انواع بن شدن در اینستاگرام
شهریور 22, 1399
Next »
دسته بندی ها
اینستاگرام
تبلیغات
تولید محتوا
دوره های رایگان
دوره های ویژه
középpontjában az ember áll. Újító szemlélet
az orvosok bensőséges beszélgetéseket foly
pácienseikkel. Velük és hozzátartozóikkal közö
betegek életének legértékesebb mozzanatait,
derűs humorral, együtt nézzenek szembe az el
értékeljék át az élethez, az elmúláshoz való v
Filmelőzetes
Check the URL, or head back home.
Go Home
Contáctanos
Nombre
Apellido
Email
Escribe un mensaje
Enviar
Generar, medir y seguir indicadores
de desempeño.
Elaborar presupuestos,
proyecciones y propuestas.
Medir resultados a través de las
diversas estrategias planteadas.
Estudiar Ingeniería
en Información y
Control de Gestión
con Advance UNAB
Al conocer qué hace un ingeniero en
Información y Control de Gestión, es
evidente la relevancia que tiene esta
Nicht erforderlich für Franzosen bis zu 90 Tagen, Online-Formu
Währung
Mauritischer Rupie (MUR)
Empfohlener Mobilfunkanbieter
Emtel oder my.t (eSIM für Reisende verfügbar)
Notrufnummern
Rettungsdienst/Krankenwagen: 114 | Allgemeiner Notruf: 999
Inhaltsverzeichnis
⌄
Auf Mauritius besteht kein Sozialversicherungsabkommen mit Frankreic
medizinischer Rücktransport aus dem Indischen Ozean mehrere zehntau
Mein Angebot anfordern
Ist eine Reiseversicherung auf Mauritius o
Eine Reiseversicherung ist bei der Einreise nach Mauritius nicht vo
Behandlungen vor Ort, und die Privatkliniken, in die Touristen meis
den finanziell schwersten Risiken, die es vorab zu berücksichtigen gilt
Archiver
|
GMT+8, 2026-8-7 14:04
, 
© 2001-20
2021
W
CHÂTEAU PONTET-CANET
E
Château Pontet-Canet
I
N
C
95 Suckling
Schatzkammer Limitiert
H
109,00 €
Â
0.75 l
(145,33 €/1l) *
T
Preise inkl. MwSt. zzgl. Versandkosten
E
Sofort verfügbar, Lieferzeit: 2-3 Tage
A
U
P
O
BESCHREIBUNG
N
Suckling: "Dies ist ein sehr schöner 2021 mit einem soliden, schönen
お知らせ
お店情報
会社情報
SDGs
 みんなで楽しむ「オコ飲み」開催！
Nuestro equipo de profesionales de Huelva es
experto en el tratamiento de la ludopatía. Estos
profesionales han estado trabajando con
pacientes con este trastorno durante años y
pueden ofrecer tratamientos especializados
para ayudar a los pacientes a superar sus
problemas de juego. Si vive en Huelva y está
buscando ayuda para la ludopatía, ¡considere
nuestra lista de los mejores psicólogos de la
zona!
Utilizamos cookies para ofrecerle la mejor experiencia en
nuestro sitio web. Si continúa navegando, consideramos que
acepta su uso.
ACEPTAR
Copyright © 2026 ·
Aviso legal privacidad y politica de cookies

........

--- What is required ---
Reproduce each line above that contains "Mauritius".

--- Response to this task ---
Auf Mauritius besteht kein Sozialversicherungsabkommen mit Frankreic
Ist eine Reiseversicherung auf Mauritius o
Eine Reiseversicherung ist bei der Einreise nach Mauritius nicht vo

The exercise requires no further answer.